Tracheoesophageal fistula types
Tracheoesophageal fistula types are classified into types based on the anatomy of the esophagus and trachea:
- Type A (Isolated esophageal atresia): The esophagus is not connected to the trachea, and the upper and lower segments of the esophagus each end in a pouch (esophageal atresia).
- Type B: The upper esophagus connects to the trachea, but the lower esophagus is not connected.
- Type C: The upper esophagus ends in a pouch, and the lower esophagus connects to the trachea. This is the most common type.
- Type D: Both the upper and lower parts of the esophagus connect to the trachea.
- Type E (H-type fistula): The esophagus and trachea are connected by a single abnormal channel, and there’s no esophageal atresia (pouch).

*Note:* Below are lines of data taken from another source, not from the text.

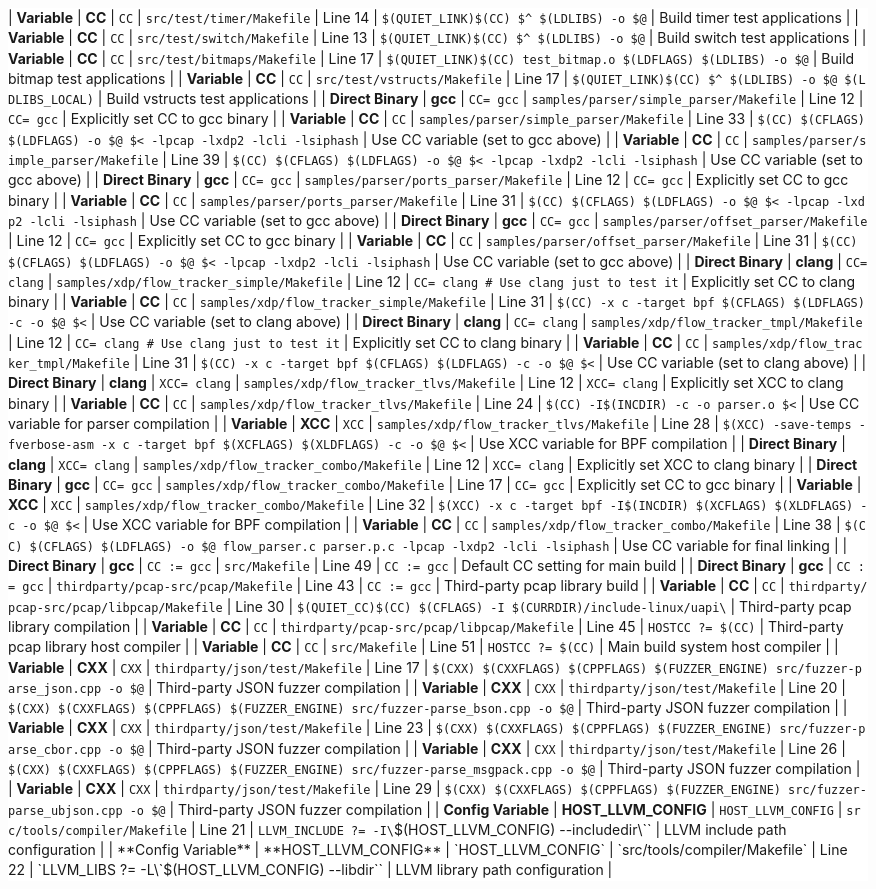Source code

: | **Variable** | **CC** | `CC` | `src/test/timer/Makefile` | Line 14 | `$(QUIET_LINK)$(CC) $^ $(LDLIBS) -o $@` | Build timer test applications |
| **Variable** | **CC** | `CC` | `src/test/switch/Makefile` | Line 13 | `$(QUIET_LINK)$(CC) $^ $(LDLIBS) -o $@` | Build switch test applications |
| **Variable** | **CC** | `CC` | `src/test/bitmaps/Makefile` | Line 17 | `$(QUIET_LINK)$(CC) test_bitmap.o $(LDFLAGS) $(LDLIBS) -o $@` | Build bitmap test applications |
| **Variable** | **CC** | `CC` | `src/test/vstructs/Makefile` | Line 17 | `$(QUIET_LINK)$(CC) $^ $(LDLIBS) -o $@ $(LDLIBS_LOCAL)` | Build vstructs test applications |
| **Direct Binary** | **gcc** | `CC= gcc` | `samples/parser/simple_parser/Makefile` | Line 12 | `CC= gcc` | Explicitly set CC to gcc binary |
| **Variable** | **CC** | `CC` | `samples/parser/simple_parser/Makefile` | Line 33 | `$(CC) $(CFLAGS) $(LDFLAGS) -o $@ $< -lpcap -lxdp2 -lcli -lsiphash` | Use CC variable (set to gcc above) |
| **Variable** | **CC** | `CC` | `samples/parser/simple_parser/Makefile` | Line 39 | `$(CC) $(CFLAGS) $(LDFLAGS) -o $@ $< -lpcap -lxdp2 -lcli -lsiphash` | Use CC variable (set to gcc above) |
| **Direct Binary** | **gcc** | `CC= gcc` | `samples/parser/ports_parser/Makefile` | Line 12 | `CC= gcc` | Explicitly set CC to gcc binary |
| **Variable** | **CC** | `CC` | `samples/parser/ports_parser/Makefile` | Line 31 | `$(CC) $(CFLAGS) $(LDFLAGS) -o $@ $< -lpcap -lxdp2 -lcli -lsiphash` | Use CC variable (set to gcc above) |
| **Direct Binary** | **gcc** | `CC= gcc` | `samples/parser/offset_parser/Makefile` | Line 12 | `CC= gcc` | Explicitly set CC to gcc binary |
| **Variable** | **CC** | `CC` | `samples/parser/offset_parser/Makefile` | Line 31 | `$(CC) $(CFLAGS) $(LDFLAGS) -o $@ $< -lpcap -lxdp2 -lcli -lsiphash` | Use CC variable (set to gcc above) |
| **Direct Binary** | **clang** | `CC= clang` | `samples/xdp/flow_tracker_simple/Makefile` | Line 12 | `CC= clang # Use clang just to test it` | Explicitly set CC to clang binary |
| **Variable** | **CC** | `CC` | `samples/xdp/flow_tracker_simple/Makefile` | Line 31 | `$(CC) -x c -target bpf $(CFLAGS) $(LDFLAGS) -c -o $@ $<` | Use CC variable (set to clang above) |
| **Direct Binary** | **clang** | `CC= clang` | `samples/xdp/flow_tracker_tmpl/Makefile` | Line 12 | `CC= clang # Use clang just to test it` | Explicitly set CC to clang binary |
| **Variable** | **CC** | `CC` | `samples/xdp/flow_tracker_tmpl/Makefile` | Line 31 | `$(CC) -x c -target bpf $(CFLAGS) $(LDFLAGS) -c -o $@ $<` | Use CC variable (set to clang above) |
| **Direct Binary** | **clang** | `XCC= clang` | `samples/xdp/flow_tracker_tlvs/Makefile` | Line 12 | `XCC= clang` | Explicitly set XCC to clang binary |
| **Variable** | **CC** | `CC` | `samples/xdp/flow_tracker_tlvs/Makefile` | Line 24 | `$(CC) -I$(INCDIR) -c -o parser.o $<` | Use CC variable for parser compilation |
| **Variable** | **XCC** | `XCC` | `samples/xdp/flow_tracker_tlvs/Makefile` | Line 28 | `$(XCC) -save-temps -fverbose-asm -x c -target bpf $(XCFLAGS) $(XLDFLAGS) -c -o $@ $<` | Use XCC variable for BPF compilation |
| **Direct Binary** | **clang** | `XCC= clang` | `samples/xdp/flow_tracker_combo/Makefile` | Line 12 | `XCC= clang` | Explicitly set XCC to clang binary |
| **Direct Binary** | **gcc** | `CC= gcc` | `samples/xdp/flow_tracker_combo/Makefile` | Line 17 | `CC= gcc` | Explicitly set CC to gcc binary |
| **Variable** | **XCC** | `XCC` | `samples/xdp/flow_tracker_combo/Makefile` | Line 32 | `$(XCC) -x c -target bpf -I$(INCDIR) $(XCFLAGS) $(XLDFLAGS) -c -o $@ $<` | Use XCC variable for BPF compilation |
| **Variable** | **CC** | `CC` | `samples/xdp/flow_tracker_combo/Makefile` | Line 38 | `$(CC) $(CFLAGS) $(LDFLAGS) -o $@ flow_parser.c parser.p.c -lpcap -lxdp2 -lcli -lsiphash` | Use CC variable for final linking |
| **Direct Binary** | **gcc** | `CC := gcc` | `src/Makefile` | Line 49 | `CC := gcc` | Default CC setting for main build |
| **Direct Binary** | **gcc** | `CC := gcc` | `thirdparty/pcap-src/pcap/Makefile` | Line 43 | `CC := gcc` | Third-party pcap library build |
| **Variable** | **CC** | `CC` | `thirdparty/pcap-src/pcap/libpcap/Makefile` | Line 30 | `$(QUIET_CC)$(CC) $(CFLAGS) -I $(CURRDIR)/include-linux/uapi\` | Third-party pcap library compilation |
| **Variable** | **CC** | `CC` | `thirdparty/pcap-src/pcap/libpcap/Makefile` | Line 45 | `HOSTCC ?= $(CC)` | Third-party pcap library host compiler |
| **Variable** | **CC** | `CC` | `src/Makefile` | Line 51 | `HOSTCC ?= $(CC)` | Main build system host compiler |
| **Variable** | **CXX** | `CXX` | `thirdparty/json/test/Makefile` | Line 17 | `$(CXX) $(CXXFLAGS) $(CPPFLAGS) $(FUZZER_ENGINE) src/fuzzer-parse_json.cpp -o $@` | Third-party JSON fuzzer compilation |
| **Variable** | **CXX** | `CXX` | `thirdparty/json/test/Makefile` | Line 20 | `$(CXX) $(CXXFLAGS) $(CPPFLAGS) $(FUZZER_ENGINE) src/fuzzer-parse_bson.cpp -o $@` | Third-party JSON fuzzer compilation |
| **Variable** | **CXX** | `CXX` | `thirdparty/json/test/Makefile` | Line 23 | `$(CXX) $(CXXFLAGS) $(CPPFLAGS) $(FUZZER_ENGINE) src/fuzzer-parse_cbor.cpp -o $@` | Third-party JSON fuzzer compilation |
| **Variable** | **CXX** | `CXX` | `thirdparty/json/test/Makefile` | Line 26 | `$(CXX) $(CXXFLAGS) $(CPPFLAGS) $(FUZZER_ENGINE) src/fuzzer-parse_msgpack.cpp -o $@` | Third-party JSON fuzzer compilation |
| **Variable** | **CXX** | `CXX` | `thirdparty/json/test/Makefile` | Line 29 | `$(CXX) $(CXXFLAGS) $(CPPFLAGS) $(FUZZER_ENGINE) src/fuzzer-parse_ubjson.cpp -o $@` | Third-party JSON fuzzer compilation |
| **Config Variable** | **HOST_LLVM_CONFIG** | `HOST_LLVM_CONFIG` | `src/tools/compiler/Makefile` | Line 21 | `LLVM_INCLUDE ?= -I\`$(HOST_LLVM_CONFIG) --includedir\`` | LLVM include path configuration |
| **Config Variable** | **HOST_LLVM_CONFIG** | `HOST_LLVM_CONFIG` | `src/tools/compiler/Makefile` | Line 22 | `LLVM_LIBS ?= -L\`$(HOST_LLVM_CONFIG) --libdir\`` | LLVM library path configuration |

Tracheoesophageal fistula symptoms
Signs and symptoms of tracheoesophageal fistula in newborns can appear shortly after birth and may include:
- Difficulty feeding or choking during feedings
- Excessive drooling
- Coughing or gagging, especially when eating
- Cyanosis (bluish skin tone) during feedings
- Recurrent respiratory infections or pneumonia
- Abdominal distension from swallowed air
If your baby exhibits these symptoms, it’s important to seek medical attention immediately.
What causes tracheoesophageal fistula in newborns?

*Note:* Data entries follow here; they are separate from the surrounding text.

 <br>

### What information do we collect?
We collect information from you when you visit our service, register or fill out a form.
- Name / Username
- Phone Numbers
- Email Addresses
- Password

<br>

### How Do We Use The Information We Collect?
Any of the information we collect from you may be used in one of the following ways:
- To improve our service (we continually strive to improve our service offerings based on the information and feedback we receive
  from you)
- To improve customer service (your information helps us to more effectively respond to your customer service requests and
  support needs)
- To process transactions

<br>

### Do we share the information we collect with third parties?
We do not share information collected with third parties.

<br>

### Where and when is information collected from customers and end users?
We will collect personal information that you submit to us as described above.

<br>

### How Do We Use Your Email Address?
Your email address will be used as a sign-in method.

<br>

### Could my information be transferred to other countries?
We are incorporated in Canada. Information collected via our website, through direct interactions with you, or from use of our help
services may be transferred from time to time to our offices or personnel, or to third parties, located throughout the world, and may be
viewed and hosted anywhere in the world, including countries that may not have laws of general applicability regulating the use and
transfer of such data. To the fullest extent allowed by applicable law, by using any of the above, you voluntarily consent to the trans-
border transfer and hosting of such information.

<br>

The exact cause of tracheoesophageal fistula isn’t fully understood, but it’s believed to result from abnormal development during pregnancy. Genetic factors and environmental influences may play a role.
Tracheoesophageal fistula often occurs alongside other congenital conditions, including heart defects, gastrointestinal anomalies and chromosomal abnormalities.
Diagnosing tracheoesophageal fistula
Doctors typically diagnose tracheoesophageal fistula shortly after birth based on symptoms and digital imaging.
Common diagnostic tests include:
- Chest X-rays: To identify abnormalities in the esophagus and trachea.
- Contrast studies: Using a special dye to highlight the esophagus and trachea on X-rays.
- Endoscopy: A thin, flexible tube with a camera is inserted through the throat to visualize the esophagus and trachea.
Tracheoesophageal fistula treatment
The primary treatment for tracheoesophageal fistula is surgery to repair the abnormal connection and restore normal function. The timing and approach depend on your baby’s overall health and the type of tracheoesophageal fistula.
Your baby may need a feeding tube to bypass the esophagus and prevent aspiration (food entering the lungs) prior to surgery. Respiratory support may also be required.
During surgery, the surgeon separates the esophagus and trachea, repairs the fistula and reconnects the esophageal segments if necessary.
After surgery, your baby may need a stay in the neonatal intensive care unit (NICU) for monitoring and recovery. Follow-up care often includes feeding therapy and regular check-ups to monitor growth and development.